This book first came to my attention around a year ago when it won a Sydney Taylor Award at the Association of Jewish Libraries. It intrigued me, because it's rare to come across young adult fiction with such a direct, progressive Jewish flair. This is the community that I may have grown up in, if my suburb were a bit more jewish, I stayed in public school, and temple and community played a more central role with my family. Or maybe if I had just joined a youth group after my bat mitzvah. :p. I guess I'm saying, and this has little to do with the story, it's easier for this Rachel to take her Jewish community for granted.
What I really wish is that the story had a little more build up. We pretty much started immediately at the fall, and then I had to just go with the fact that Rachel's life was shattered, even though we only saw the good times, like with her grandmother, her friend Alexis and the rabbi, in minor flashbacks. I also don't really buy that the rabbi was her God figure; maybe her parents, who then were in the middle of a marriage crisis. Either way, it would have helped to get more of an establishing shot.
There are a lot of subplots in the air here, which adds to the usual teen angst to not confront problems, but let them get worse first. (To be fair, I don't think that just applies to teens). I enjoyed the interlude where Rachel volunteered at a school in a lower class neighborhood, which put her thoughts on her comparative wealth and privilege into perspective in a way that I thought rang true to her character. I'm also amused hoe much she repeated the concept of tikkun olam, repairing the world, and linked it very specifically to community service projects, because that's what I grew up with in my Reconstructionist synagogue. :p. Her focus on kavanah, or intention, aka the title of the book, reminds me of how I obsess over those concepts in the here and now, applying Hebrew phrases to my modern day issues.
I thought the two boys, Adam and Jake, were drawn with layers of complexity, but I was a little less impressed with the girls. Even Rachel kind of did the pendulum swing from being all good to all bad for a little bit. Alexis really frustrated me. I really think we needed more of the good side of their friendship, a more complicated picture of who they used to be before life tore them apart.
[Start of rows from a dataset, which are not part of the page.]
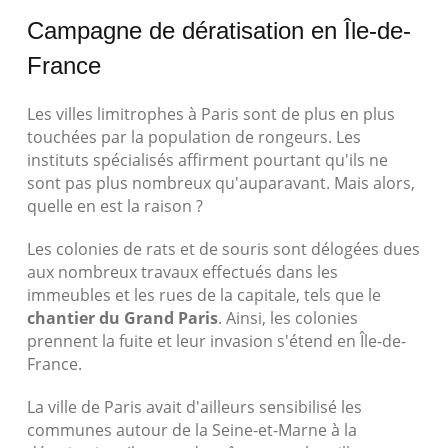
Campagne de dératisation en Île-de-
France
Les villes limitrophes à Paris sont de plus en plus
touchées par la population de rongeurs. Les
instituts spécialisés affirment pourtant qu'ils ne
sont pas plus nombreux qu'auparavant. Mais alors,
quelle en est la raison ?
Les colonies de rats et de souris sont délogées dues
aux nombreux travaux effectués dans les
immeubles et les rues de la capitale, tels que le
chantier du Grand Paris
. Ainsi, les colonies
prennent la fuite et leur invasion s'étend en Île-de-
France.
La ville de Paris avait d'ailleurs sensibilisé les
communes autour de la Seine-et-Marne à la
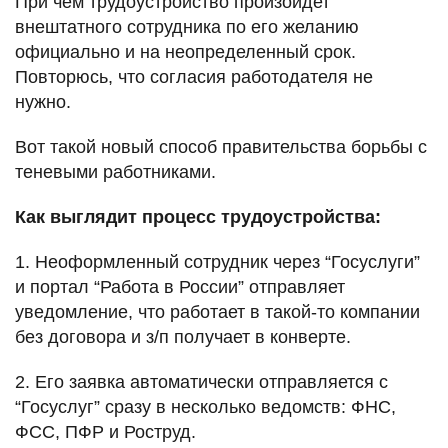
При чем трудоустройство произойдет
внештатного сотрудника по его желанию
официально и на неопределенный срок.
Повторюсь, что согласия работодателя не
нужно.
Вот такой новый способ правительства борьбы с
теневыми работниками.
Как выглядит процесс трудоустройства:
1. Неоформленный сотрудник через “Госуслуги”
и портал “Работа в России” отправляет
уведомление, что работает в такой-то компании
без договора и з/п получает в конверте.
2. Его заявка автоматически отправляется с
“Госуслуг” сразу в несколько ведомств: ФНС,
ФСС, ПФР и Роструд.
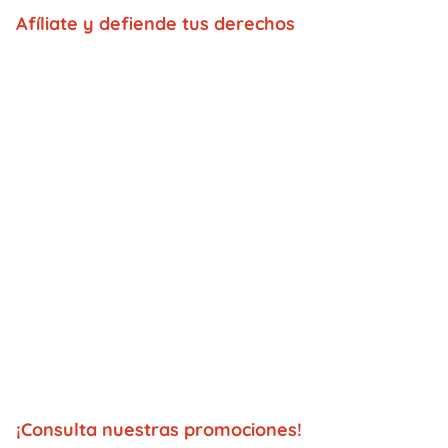
Afíliate y defiende tus derechos
¡Consulta nuestras promociones!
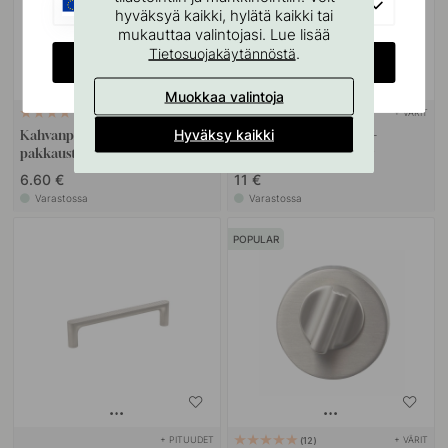
EU
hyväksyä kaikki, hylätä kaikki tai
mukauttaa valintojasi. Lue lisää
.
Tietosuojakäytännöstä
CHANGE COUNTRY
Muokkaa valintoja
+ VÄRIT
22
2
Hyväksy kaikki
Kahvanpehmusteet - Musta 3
Nuppivedin Vibe Plain -
pakkausta
Ruostumaton Terässävy
6.60 €
11 €
Varastossa
Varastossa
POPULAR
+ PITUUDET
+ VÄRIT
12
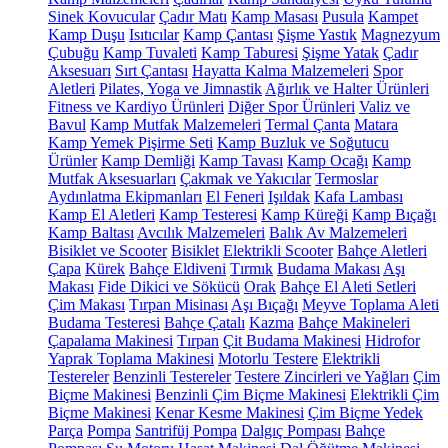
Sinek Kovucular
Çadır Matı
Kamp Masası
Pusula
Kampet
Kamp Duşu
Isıtıcılar
Kamp Çantası
Şişme Yastık
Magnezyum
Çubuğu
Kamp Tuvaleti
Kamp Taburesi
Şişme Yatak
Çadır
Aksesuarı
Sırt Çantası
Hayatta Kalma Malzemeleri
Spor
Aletleri
Pilates, Yoga ve Jimnastik
Ağırlık ve Halter Ürünleri
Fitness ve Kardiyo Ürünleri
Diğer Spor Ürünleri
Valiz ve
Bavul
Kamp Mutfak Malzemeleri
Termal Çanta
Matara
Kamp Yemek Pişirme Seti
Kamp Buzluk ve Soğutucu
Ürünler
Kamp Demliği
Kamp Tavası
Kamp Ocağı
Kamp
Mutfak Aksesuarları
Çakmak ve Yakıcılar
Termoslar
Aydınlatma Ekipmanları
El Feneri
Işıldak
Kafa Lambası
Kamp El Aletleri
Kamp Testeresi
Kamp Küreği
Kamp Bıçağı
Kamp Baltası
Avcılık Malzemeleri
Balık Av Malzemeleri
Bisiklet ve Scooter
Bisiklet
Elektrikli Scooter
Bahçe Aletleri
Çapa
Kürek
Bahçe Eldiveni
Tırmık
Budama Makası
Aşı
Makası
Fide Dikici ve Sökücü
Orak
Bahçe El Aleti Setleri
Çim Makası
Tırpan Misinası
Aşı Bıçağı
Meyve Toplama Aleti
Budama Testeresi
Bahçe Çatalı
Kazma
Bahçe Makineleri
Çapalama Makinesi
Tırpan
Çit Budama Makinesi
Hidrofor
Yaprak Toplama Makinesi
Motorlu Testere
Elektrikli
Testereler
Benzinli Testereler
Testere Zincirleri ve Yağları
Çim
Biçme Makinesi
Benzinli Çim Biçme Makinesi
Elektrikli Çim
Biçme Makinesi
Kenar Kesme Makinesi
Çim Biçme Yedek
Parça
Pompa
Santrifüj Pompa
Dalgıç Pompası
Bahçe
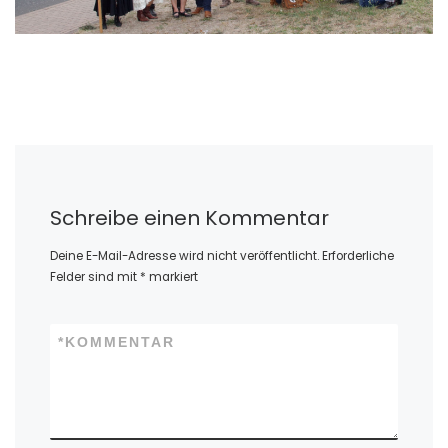
Schreibe einen Kommentar
Deine E-Mail-Adresse wird nicht veröffentlicht.
Erforderliche
Felder sind mit
*
markiert
*
KOMMENTAR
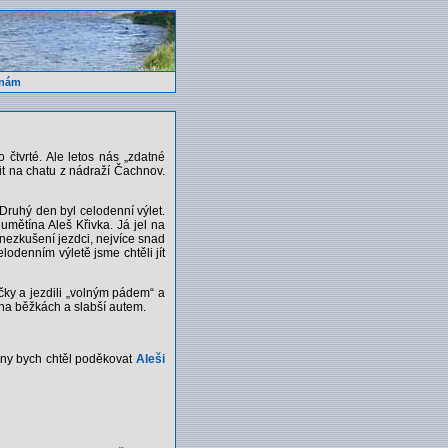
 nám
 čtvrté. Ale letos nás „zdatné
vit na chatu z nádraží Čachnov.
Druhý den byl celodenní výlet.
umětína Aleš Křivka. Já jel na
 nezkušení jezdci, nejvíce snad
elodenním výletě jsme chtěli jít
čky a jezdili „volným pádem“ a
 na běžkách a slabší autem.
niny bych chtěl poděkovat
Aleši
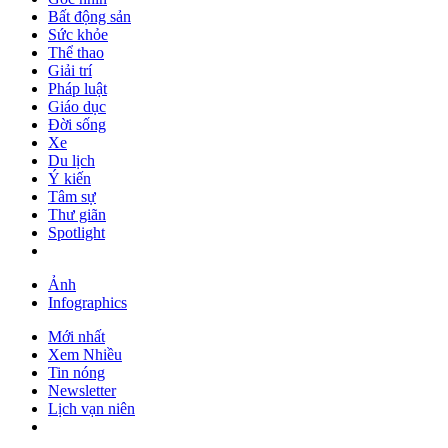
Bất động sản
Sức khỏe
Thể thao
Giải trí
Pháp luật
Giáo dục
Đời sống
Xe
Du lịch
Ý kiến
Tâm sự
Thư giãn
Spotlight
Ảnh
Infographics
Mới nhất
Xem Nhiều
Tin nóng
Newsletter
Lịch vạn niên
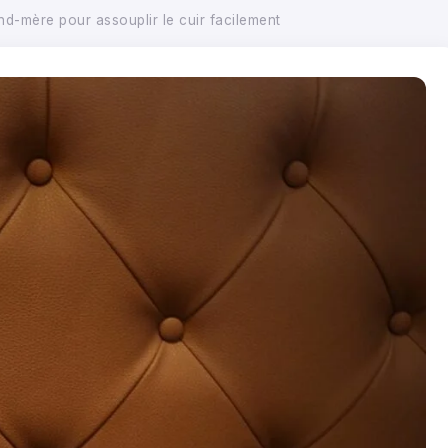
d-mère pour assouplir le cuir facilement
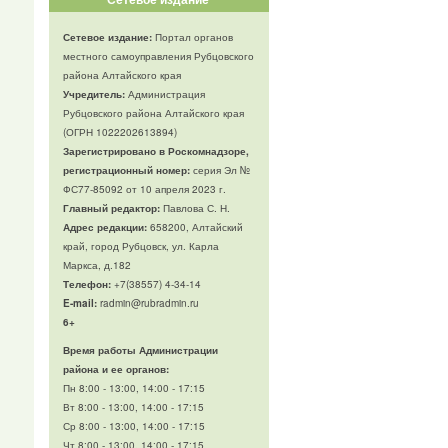
Сетевое издание:
Портал органов
местного самоуправления Рубцовского
района Алтайского края
Учредитель:
Администрация
Рубцовского района Алтайского края
(ОГРН 1022202613894)
Зарегистрировано в Роскомнадзоре,
регистрационный номер:
серия Эл №
ФС77-85092 от 10 апреля 2023 г.
Главный редактор:
Павлова С. Н.
Адрес редакции:
658200, Алтайский
край, город Рубцовск, ул. Карла
Маркса, д.182
Телефон
:
+7(38557) 4-34-14
E-mail:
radmin@rubradmin.ru
6+
Время работы Администрации
района и ее органов:
Пн 8:00 - 13:00, 14:00 - 17:15
Вт 8:00 - 13:00, 14:00 - 17:15
Ср 8:00 - 13:00, 14:00 - 17:15
Чт 8:00 - 13:00, 14:00 - 17:15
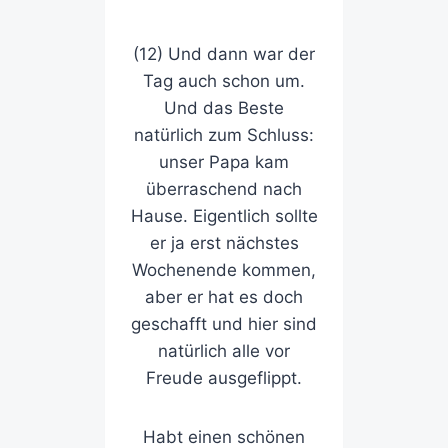
(12) Und dann war der
Tag auch schon um.
Und das Beste
natürlich zum Schluss:
unser Papa kam
überraschend nach
Hause. Eigentlich sollte
er ja erst nächstes
Wochenende kommen,
aber er hat es doch
geschafft und hier sind
natürlich alle vor
Freude ausgeflippt.
Habt einen schönen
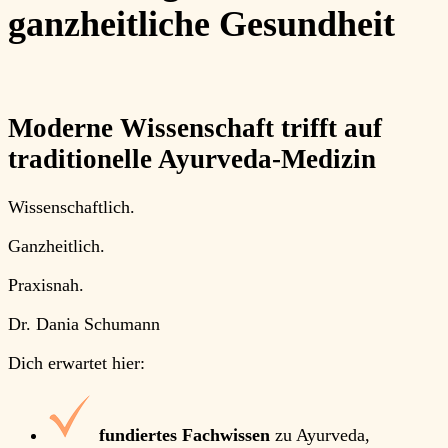
ganzheitliche Gesundheit
Moderne Wissenschaft trifft auf
traditionelle Ayurveda-Medizin
Wissenschaftlich
.
Ganzheitlich
.
Praxisnah
.
Dr. Dania Schumann
Dich erwartet hier:
fundiertes Fachwissen
zu Ayurveda,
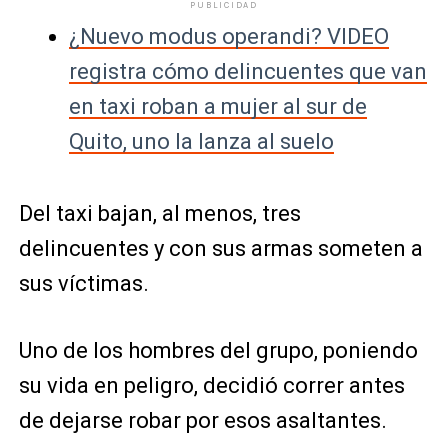
PUBLICIDAD
¿Nuevo modus operandi? VIDEO
registra cómo delincuentes que van
en taxi roban a mujer al sur de
Quito, uno la lanza al suelo
Del taxi bajan, al menos, tres
delincuentes y con sus armas someten a
sus víctimas.
Uno de los hombres del grupo, poniendo
su vida en peligro, decidió correr antes
de dejarse robar por esos asaltantes.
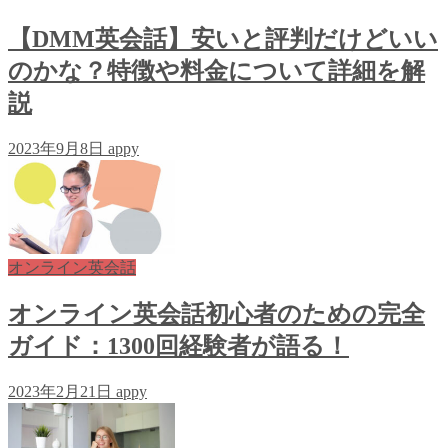
【DMM英会話】安いと評判だけどいい
のかな？特徴や料金について詳細を解
説
2023年9月8日
appy
オンライン英会話
オンライン英会話初心者のための完全
ガイド：1300回経験者が語る！
2023年2月21日
appy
Again, it's likely my own bias, to a degree, my own issues with former friends. And I get that we really couldn't get too deep into Alexis's head while being stuck in Rachel's first person. I appreciate that some people develop cold and bitchy personalities, particularly after a familial schism. But I think it would have added more to the story to have that relationship be more explored.
I do like how there were no happy endings, just living with the damage. I feel like the messages of the story, about personal accountability and not putting others on pedestals, were achieved with minimal moralizing. It feels like something that could have come out of my Judaism--flawed rabbis and all--and with the spirit that prides wisdom and empathy over absolutes.